• _VORLIEGENDER TEXT_

'''

Dokument-ID: 784251

WEKA (vpa) | News | 15.09.2015

Pflichtversicherung von Vorstandsmitgliedern nach dem AlVG

Vorstandsmitglieder einer Aktiengesellschaft sind nach dem AlVG arbeitslosenpflichtversichert, sofern sie als Dienstnehmer oder freie Dienstnehmer tätig werden und Dienstnehmern damit nach § 1 Abs 8 AlVG gleichgestellt sind.

Geschäftszahl

VwGH 23. März 2015, 2014/08/0062

Norm

§ 1 Abs 1 lit a AIVG

Leitsatz

Quintessenz:

Vorstandsmitglieder einer Aktiengesellschaft sind nach dem AlVG arbeitslosenpflichtversichert, sofern sie als Dienstnehmer oder freie Dienstnehmer tätig werden und Dienstnehmern damit nach § 1 Abs 8 AlVG gleichgestellt sind. Dem steht weder eine Versicherungspflicht nach § 4 Abs 1 Z 6 ASVG entgegen, noch, dass das Vorstandsmitglied nur aufgrund seiner Lohnsteuerpflicht (§ 3 Abs 2 dritter Satz ASVG) als Dienstnehmer zu qualifiziere ist.

'''

• _DATENÜBERSICHT_
'''

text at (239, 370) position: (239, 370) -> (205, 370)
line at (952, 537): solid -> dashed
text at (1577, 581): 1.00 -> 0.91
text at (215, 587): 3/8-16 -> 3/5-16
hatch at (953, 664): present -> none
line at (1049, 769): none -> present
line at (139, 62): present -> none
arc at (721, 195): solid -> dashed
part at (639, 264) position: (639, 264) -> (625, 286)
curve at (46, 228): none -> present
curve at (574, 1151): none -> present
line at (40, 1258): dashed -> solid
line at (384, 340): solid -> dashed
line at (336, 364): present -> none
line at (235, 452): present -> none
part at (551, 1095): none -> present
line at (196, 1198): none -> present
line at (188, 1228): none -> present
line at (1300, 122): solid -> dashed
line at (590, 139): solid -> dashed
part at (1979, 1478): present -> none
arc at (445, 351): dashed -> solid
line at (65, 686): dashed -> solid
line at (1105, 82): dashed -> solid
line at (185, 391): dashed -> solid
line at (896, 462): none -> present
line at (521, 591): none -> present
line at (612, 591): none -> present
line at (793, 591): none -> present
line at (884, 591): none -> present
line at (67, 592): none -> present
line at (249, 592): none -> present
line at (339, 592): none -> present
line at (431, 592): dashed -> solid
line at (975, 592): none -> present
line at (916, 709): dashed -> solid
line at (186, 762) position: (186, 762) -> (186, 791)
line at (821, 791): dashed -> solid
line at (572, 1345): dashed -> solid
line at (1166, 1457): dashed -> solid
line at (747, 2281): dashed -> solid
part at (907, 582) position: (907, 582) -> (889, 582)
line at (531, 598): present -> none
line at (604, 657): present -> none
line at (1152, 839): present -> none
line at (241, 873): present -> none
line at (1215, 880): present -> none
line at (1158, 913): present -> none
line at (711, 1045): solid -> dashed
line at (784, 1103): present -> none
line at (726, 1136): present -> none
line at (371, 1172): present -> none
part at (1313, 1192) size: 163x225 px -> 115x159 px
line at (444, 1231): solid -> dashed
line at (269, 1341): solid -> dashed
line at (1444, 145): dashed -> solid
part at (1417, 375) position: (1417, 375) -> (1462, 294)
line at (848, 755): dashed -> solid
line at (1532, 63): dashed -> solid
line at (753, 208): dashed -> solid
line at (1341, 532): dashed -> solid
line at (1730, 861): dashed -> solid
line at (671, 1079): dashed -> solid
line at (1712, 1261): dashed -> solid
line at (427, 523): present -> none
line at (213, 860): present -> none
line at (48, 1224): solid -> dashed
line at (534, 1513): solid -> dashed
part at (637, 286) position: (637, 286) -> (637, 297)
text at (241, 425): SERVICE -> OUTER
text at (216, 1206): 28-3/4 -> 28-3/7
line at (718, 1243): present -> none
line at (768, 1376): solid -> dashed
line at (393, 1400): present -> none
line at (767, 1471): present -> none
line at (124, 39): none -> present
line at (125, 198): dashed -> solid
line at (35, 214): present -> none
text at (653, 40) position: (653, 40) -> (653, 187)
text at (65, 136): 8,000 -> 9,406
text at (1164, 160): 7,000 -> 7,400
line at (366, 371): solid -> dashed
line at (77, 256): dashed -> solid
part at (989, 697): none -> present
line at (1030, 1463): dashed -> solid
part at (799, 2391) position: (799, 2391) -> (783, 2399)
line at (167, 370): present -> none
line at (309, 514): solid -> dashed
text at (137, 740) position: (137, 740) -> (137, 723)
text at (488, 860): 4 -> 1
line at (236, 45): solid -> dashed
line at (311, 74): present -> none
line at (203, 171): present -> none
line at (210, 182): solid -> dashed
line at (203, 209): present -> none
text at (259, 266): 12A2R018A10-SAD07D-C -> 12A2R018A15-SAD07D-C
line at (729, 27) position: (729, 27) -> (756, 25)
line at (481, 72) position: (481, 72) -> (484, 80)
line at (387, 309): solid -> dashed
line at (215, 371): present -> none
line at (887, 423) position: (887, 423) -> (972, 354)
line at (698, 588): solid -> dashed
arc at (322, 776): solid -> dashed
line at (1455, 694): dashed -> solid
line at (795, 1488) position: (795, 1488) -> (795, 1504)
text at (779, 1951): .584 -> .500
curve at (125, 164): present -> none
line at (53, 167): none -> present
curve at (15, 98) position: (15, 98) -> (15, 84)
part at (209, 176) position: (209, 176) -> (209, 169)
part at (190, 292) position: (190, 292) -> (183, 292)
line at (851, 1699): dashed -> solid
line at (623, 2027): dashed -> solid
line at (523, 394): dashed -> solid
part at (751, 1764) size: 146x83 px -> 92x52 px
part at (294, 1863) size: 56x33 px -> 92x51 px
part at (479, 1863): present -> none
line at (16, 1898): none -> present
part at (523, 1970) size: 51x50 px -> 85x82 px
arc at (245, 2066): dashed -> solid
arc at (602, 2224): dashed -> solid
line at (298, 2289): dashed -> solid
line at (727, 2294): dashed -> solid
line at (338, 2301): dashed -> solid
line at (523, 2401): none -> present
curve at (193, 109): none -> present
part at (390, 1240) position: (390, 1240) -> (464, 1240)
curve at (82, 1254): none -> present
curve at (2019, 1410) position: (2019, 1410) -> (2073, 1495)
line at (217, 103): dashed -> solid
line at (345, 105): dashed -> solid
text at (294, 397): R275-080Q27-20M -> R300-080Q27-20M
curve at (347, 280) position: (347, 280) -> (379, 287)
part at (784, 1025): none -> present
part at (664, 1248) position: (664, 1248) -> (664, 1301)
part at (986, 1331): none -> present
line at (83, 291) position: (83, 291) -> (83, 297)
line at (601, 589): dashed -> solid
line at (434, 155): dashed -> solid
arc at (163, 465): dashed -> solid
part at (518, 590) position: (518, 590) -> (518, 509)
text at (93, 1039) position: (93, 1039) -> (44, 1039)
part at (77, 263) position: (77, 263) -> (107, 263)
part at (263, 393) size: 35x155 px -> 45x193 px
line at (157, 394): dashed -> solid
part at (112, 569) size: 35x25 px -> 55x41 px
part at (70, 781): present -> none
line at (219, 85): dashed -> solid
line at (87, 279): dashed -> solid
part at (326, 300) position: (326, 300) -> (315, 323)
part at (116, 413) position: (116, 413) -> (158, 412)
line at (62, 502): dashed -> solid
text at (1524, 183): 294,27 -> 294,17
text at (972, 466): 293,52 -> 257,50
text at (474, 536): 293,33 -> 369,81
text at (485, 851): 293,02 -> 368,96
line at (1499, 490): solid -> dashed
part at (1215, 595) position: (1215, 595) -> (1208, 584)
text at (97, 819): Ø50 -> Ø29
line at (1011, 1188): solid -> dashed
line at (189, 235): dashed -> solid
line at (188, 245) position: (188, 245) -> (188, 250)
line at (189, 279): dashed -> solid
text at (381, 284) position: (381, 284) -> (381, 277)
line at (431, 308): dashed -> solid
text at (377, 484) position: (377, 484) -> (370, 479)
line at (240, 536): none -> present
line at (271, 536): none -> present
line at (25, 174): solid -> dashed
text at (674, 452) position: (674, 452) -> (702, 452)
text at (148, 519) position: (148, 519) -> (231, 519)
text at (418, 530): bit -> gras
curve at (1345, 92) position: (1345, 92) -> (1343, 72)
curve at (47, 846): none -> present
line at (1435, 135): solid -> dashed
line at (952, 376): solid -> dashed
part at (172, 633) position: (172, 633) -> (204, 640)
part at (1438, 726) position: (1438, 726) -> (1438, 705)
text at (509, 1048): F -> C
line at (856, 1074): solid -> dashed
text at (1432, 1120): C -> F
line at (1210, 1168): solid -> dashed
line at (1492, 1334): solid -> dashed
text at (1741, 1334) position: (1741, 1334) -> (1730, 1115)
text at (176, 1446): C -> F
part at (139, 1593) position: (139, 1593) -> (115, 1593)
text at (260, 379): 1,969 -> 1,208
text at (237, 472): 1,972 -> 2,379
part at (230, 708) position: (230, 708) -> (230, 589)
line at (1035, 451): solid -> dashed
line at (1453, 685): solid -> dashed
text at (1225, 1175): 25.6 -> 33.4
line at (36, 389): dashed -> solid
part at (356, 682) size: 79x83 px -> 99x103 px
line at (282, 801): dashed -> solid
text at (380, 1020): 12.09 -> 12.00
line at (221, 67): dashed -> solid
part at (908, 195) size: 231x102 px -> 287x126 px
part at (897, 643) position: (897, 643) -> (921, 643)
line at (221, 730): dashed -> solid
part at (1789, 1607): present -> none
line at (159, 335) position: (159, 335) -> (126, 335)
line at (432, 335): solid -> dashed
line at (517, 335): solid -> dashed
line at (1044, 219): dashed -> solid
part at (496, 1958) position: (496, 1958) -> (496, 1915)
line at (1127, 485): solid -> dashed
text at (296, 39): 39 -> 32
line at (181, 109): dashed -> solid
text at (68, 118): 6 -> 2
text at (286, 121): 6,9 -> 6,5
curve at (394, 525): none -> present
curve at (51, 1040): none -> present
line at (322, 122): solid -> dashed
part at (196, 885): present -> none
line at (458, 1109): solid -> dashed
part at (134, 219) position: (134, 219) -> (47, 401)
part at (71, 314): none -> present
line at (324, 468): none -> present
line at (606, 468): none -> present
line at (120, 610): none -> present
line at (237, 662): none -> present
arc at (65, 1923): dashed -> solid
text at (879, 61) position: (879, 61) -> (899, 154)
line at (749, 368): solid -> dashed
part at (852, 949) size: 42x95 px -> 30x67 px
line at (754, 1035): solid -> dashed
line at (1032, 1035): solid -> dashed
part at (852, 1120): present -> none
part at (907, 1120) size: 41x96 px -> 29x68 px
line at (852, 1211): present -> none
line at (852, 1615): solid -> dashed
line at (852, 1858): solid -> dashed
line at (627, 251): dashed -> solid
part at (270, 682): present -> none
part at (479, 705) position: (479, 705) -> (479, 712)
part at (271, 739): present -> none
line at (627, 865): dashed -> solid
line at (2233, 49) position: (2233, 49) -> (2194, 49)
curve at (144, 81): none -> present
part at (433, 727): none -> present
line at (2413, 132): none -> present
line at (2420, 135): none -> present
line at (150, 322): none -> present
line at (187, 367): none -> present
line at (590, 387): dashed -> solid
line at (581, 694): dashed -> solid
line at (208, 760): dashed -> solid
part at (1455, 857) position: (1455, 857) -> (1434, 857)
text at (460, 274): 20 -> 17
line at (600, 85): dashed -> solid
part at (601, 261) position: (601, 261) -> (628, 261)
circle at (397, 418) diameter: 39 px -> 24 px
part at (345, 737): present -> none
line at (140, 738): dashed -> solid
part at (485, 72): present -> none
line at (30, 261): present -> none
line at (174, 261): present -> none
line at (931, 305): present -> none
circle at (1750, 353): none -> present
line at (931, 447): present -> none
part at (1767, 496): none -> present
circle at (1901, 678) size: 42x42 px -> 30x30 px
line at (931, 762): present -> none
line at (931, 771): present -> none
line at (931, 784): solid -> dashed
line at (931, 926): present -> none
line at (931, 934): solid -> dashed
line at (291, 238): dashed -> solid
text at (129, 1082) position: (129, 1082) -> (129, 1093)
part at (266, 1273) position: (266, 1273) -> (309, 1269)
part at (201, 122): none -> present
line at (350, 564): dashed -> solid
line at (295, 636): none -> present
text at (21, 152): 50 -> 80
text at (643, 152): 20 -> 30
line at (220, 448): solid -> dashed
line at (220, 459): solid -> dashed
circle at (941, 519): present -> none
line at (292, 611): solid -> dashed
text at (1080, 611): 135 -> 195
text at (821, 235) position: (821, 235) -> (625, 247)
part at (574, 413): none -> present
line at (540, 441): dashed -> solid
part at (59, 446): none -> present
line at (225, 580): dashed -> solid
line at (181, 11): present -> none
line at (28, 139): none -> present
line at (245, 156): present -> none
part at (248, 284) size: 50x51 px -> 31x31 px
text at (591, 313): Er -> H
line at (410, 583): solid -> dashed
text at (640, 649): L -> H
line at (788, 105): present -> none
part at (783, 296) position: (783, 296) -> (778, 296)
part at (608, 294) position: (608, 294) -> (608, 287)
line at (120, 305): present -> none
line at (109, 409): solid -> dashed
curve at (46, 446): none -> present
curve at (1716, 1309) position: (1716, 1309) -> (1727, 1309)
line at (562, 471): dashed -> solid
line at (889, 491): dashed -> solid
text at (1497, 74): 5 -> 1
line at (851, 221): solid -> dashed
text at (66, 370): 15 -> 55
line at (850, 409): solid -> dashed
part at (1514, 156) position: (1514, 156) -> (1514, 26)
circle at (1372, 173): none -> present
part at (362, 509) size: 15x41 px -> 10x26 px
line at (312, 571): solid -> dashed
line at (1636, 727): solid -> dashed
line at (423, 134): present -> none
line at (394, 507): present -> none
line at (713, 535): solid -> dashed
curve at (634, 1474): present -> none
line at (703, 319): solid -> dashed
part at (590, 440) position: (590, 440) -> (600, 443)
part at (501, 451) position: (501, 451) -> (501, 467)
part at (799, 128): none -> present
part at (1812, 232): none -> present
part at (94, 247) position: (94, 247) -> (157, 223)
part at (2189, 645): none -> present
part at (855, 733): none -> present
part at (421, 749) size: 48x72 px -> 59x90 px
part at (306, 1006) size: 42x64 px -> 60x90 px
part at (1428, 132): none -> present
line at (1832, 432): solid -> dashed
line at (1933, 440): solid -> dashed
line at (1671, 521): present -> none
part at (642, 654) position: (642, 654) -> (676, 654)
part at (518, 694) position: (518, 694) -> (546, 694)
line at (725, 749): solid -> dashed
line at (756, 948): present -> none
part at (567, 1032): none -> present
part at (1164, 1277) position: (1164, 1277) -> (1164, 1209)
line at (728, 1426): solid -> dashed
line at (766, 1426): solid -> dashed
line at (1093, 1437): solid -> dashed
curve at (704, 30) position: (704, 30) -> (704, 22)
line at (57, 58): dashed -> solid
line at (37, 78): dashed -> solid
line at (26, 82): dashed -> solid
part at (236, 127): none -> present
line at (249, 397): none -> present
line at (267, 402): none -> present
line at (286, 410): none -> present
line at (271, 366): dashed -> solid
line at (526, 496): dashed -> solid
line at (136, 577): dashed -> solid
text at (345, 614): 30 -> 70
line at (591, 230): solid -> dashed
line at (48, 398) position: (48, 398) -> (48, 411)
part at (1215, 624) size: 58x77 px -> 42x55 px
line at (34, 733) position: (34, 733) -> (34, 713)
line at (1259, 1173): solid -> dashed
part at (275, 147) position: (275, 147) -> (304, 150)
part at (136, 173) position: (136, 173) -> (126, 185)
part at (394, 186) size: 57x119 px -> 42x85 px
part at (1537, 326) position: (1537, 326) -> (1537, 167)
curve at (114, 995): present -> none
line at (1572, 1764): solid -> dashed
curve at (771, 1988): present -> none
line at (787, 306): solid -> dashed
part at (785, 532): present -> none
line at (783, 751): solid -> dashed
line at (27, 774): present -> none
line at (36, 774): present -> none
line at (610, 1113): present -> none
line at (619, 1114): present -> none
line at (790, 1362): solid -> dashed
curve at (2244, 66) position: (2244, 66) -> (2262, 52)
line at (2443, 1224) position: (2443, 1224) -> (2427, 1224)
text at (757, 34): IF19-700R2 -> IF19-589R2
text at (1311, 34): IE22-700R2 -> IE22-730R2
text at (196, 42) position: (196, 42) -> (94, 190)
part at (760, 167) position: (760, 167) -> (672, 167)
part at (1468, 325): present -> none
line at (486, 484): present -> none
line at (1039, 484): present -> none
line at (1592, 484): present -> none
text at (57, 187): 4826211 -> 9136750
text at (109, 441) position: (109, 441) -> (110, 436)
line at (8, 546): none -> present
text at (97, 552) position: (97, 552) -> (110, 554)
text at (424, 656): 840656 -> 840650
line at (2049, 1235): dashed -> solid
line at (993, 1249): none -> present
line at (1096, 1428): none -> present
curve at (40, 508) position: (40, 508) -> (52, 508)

'''

• _AUFGABE_
Nenne die Geschäftszahl, die der Text zur Pflichtversicherung von Vorstandsmitgliedern nach dem AlVG für die Entscheidung angibt.

• _LÖSUNG_
VwGH 23. März 2015, 2014/08/0062